I can finally breathe. I can finally relax. I can finally refresh my email without an irrational fear of seeing a rejection note. I can finally give a solid answer when asked, "Ashley, what are you doing this summer?"
Last summer consisted of my first ever internship in DC along with my study abroad program in Milan. Both changed my life exponentially and motivated me to work even harder to pursue my goals. I felt so blessed to have these experiences and I immediately thought about what I wanted to do next.
I bought a planner in August 2015, immediately turned to the June 2016 page and wrote, "Move to NYC..."
I knew at the time that interning in New York would be the most natural step in my undergraduate career, especially because this is where I want to live after I graduate in May 2017. I scoured the internet for opportunities but no applications were open for the summer.
Ketchum, one of the world's largest PR firms. This stayed on my mind from November to January, when the application finally opened.
From January to April, I devoted myself to this fellowship. I immersed myself in the company and researched it as if it were my senior thesis. I only told my close family and one or two of my friends that I was applying. I didn't want to make a big deal about it in case I didn't get it.
I was consumed. I'm not lying when I tell you I dreamt about this fellowship! It's all I could think about even though I had a tsunami of school work and prior commitments rushing at me in every direction. I stayed focused. I remembered what I wrote in my planner many months ago. I had to devote myself to this application.
After an undisclosed number of phone interviews and sets of writing samples, cover letters and follow up emails, I got the call.

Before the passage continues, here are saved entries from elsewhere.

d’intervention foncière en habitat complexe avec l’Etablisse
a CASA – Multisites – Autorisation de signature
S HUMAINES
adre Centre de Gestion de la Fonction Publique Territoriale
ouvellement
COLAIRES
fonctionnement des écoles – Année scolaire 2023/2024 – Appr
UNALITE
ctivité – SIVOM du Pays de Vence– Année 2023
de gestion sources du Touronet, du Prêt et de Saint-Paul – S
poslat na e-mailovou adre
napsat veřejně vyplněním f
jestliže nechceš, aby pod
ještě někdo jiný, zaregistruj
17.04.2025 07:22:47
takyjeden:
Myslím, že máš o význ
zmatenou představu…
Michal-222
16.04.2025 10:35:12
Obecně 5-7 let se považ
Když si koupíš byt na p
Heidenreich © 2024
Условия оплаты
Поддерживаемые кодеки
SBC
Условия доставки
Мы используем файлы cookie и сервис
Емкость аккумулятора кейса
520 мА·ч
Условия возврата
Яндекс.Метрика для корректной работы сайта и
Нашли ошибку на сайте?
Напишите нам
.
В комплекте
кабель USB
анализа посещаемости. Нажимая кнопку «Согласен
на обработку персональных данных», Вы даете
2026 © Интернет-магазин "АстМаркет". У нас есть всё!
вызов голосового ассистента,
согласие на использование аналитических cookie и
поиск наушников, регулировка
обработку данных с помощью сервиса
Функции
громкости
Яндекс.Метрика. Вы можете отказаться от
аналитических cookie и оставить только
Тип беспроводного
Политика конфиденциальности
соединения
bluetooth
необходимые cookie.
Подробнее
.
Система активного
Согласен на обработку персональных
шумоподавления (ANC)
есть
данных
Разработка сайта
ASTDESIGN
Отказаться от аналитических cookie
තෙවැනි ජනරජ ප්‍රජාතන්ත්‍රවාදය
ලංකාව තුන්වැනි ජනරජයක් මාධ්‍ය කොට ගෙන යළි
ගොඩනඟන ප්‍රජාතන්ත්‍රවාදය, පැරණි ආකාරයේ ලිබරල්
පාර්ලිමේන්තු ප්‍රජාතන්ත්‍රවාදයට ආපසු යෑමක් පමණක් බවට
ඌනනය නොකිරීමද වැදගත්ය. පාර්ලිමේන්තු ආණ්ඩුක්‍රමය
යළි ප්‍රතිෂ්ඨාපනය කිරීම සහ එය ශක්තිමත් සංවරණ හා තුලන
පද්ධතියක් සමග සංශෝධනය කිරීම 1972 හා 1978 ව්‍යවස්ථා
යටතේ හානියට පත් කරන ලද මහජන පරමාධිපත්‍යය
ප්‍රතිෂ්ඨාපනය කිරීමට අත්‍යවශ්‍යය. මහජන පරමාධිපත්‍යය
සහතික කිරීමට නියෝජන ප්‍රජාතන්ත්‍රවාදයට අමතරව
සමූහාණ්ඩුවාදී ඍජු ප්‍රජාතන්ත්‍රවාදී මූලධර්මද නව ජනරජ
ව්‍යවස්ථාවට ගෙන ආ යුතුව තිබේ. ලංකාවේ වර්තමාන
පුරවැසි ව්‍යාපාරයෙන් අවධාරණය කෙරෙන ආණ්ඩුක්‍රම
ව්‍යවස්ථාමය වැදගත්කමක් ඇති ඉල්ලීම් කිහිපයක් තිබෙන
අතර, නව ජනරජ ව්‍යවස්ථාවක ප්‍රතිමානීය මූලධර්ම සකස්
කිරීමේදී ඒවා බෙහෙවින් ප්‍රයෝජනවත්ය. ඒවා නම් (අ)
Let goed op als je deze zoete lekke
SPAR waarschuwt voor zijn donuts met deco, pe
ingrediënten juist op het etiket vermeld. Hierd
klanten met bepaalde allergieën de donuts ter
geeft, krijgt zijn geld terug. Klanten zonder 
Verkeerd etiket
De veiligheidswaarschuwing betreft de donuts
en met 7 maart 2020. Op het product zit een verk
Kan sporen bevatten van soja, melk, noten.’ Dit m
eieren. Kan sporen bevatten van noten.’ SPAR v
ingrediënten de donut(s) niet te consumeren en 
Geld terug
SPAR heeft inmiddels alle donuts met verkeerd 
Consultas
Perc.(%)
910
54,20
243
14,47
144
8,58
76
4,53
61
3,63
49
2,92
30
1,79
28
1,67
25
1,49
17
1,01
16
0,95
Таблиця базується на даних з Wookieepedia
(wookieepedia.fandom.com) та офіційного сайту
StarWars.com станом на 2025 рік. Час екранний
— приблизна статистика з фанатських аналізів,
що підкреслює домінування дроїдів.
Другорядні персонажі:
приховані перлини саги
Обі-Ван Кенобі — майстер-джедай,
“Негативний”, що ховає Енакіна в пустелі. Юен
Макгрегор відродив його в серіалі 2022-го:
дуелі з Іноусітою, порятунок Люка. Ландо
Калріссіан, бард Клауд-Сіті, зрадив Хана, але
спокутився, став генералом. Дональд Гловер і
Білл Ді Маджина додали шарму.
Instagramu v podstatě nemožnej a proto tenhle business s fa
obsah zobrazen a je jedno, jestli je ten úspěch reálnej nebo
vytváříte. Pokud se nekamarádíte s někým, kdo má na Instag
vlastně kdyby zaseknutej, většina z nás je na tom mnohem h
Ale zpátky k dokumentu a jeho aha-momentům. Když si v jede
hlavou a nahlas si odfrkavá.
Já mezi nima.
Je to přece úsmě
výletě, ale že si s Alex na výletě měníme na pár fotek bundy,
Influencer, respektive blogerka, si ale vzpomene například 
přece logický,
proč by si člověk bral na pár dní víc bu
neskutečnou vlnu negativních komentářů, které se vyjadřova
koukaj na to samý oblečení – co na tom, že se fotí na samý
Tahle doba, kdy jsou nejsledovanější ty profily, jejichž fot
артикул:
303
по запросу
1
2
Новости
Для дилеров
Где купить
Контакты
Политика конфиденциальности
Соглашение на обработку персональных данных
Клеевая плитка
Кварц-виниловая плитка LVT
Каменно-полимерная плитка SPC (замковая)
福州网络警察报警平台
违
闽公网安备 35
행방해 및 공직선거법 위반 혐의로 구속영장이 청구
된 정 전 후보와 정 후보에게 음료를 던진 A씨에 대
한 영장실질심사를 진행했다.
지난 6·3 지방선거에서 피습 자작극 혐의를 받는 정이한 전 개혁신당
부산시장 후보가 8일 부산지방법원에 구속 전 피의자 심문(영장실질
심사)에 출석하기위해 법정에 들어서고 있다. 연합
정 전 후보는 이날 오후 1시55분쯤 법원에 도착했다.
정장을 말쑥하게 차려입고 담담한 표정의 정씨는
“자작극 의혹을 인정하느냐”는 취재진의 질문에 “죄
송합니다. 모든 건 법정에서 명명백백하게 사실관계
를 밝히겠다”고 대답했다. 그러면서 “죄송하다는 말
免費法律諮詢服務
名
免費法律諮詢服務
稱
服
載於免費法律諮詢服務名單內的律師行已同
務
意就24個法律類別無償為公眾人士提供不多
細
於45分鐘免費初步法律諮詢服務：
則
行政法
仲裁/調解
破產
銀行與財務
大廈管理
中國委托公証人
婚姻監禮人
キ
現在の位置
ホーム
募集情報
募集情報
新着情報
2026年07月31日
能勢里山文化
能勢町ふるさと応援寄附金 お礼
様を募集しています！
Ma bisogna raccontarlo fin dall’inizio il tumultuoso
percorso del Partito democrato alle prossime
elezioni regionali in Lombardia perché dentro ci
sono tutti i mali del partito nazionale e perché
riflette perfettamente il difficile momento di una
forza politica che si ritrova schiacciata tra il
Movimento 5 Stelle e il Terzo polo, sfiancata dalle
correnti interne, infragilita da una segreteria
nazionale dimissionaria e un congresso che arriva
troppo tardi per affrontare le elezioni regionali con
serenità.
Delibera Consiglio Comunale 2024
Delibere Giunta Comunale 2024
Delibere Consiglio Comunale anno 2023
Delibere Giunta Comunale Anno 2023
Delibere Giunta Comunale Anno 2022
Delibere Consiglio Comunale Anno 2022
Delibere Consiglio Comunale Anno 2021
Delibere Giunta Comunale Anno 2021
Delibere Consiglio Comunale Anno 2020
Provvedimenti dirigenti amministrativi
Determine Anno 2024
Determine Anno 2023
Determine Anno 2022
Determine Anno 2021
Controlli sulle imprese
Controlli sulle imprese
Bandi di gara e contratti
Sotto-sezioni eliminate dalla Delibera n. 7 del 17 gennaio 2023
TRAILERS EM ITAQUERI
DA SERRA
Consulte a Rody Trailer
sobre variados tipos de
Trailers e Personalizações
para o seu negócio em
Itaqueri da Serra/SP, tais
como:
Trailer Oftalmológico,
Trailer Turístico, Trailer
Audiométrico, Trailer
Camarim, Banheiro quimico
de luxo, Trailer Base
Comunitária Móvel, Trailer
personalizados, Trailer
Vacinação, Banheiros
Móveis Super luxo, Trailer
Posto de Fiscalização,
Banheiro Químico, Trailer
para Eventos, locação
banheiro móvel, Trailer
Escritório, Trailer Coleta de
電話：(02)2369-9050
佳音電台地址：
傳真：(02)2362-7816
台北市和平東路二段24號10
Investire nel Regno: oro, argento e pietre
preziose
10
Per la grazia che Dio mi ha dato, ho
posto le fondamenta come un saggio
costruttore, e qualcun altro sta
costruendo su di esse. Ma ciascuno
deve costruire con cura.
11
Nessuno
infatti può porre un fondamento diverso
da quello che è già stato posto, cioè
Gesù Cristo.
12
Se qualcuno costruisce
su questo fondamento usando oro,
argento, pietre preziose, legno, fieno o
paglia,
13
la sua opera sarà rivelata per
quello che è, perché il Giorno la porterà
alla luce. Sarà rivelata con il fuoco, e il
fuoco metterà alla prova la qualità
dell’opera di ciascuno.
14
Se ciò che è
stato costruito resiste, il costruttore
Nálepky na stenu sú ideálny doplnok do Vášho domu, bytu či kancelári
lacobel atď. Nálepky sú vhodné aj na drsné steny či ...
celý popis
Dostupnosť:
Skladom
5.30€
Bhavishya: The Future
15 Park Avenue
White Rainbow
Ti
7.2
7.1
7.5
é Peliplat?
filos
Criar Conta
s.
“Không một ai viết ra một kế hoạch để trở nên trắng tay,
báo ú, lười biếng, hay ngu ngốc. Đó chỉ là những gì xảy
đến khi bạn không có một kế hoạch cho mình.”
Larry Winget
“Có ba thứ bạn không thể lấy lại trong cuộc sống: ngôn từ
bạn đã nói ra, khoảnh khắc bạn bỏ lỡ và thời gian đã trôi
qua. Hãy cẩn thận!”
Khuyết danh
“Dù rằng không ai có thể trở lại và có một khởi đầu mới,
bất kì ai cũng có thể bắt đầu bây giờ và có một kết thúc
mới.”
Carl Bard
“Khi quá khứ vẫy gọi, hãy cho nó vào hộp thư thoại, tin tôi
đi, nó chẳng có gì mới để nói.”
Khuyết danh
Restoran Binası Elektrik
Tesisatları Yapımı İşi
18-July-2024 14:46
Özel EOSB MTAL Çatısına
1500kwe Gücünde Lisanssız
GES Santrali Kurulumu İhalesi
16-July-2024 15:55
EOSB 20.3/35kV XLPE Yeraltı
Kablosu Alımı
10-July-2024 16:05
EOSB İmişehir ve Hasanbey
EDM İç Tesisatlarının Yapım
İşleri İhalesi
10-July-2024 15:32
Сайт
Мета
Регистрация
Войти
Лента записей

I was in class when the New York number showed up on my phone. I left the room without hesitation and heard the wonderful HR manager say "Congratulations, Ashley! You've been selected for the Ketchum Summer Fellows program!"
After the conversation with the HR manager, I hung up the phone and began to cry. Let's be real. I sobbed. Tears of pure joy! I was so overwhelmed with happiness and I felt so proud of myself for securing this position.
Over 500 people applied and they selected 14 individuals... To be one of those 14 makes me smile more than anything ever has before. I turned back to the same page I wrote about moving to NYC back in August 2015. I wrote down the June 2016 start date of my fellowship.
I hope this post demonstrates the power of planning ahead. People will question you, people will laugh at you. The thing to remember: no one else IS you. With the right mindset and the right work ethic, planning ahead will get you wherever you want to be. Even somewhere like New York City.
Get ready for my blog to flood with New York stories this summer. You can't say I didn't warn you!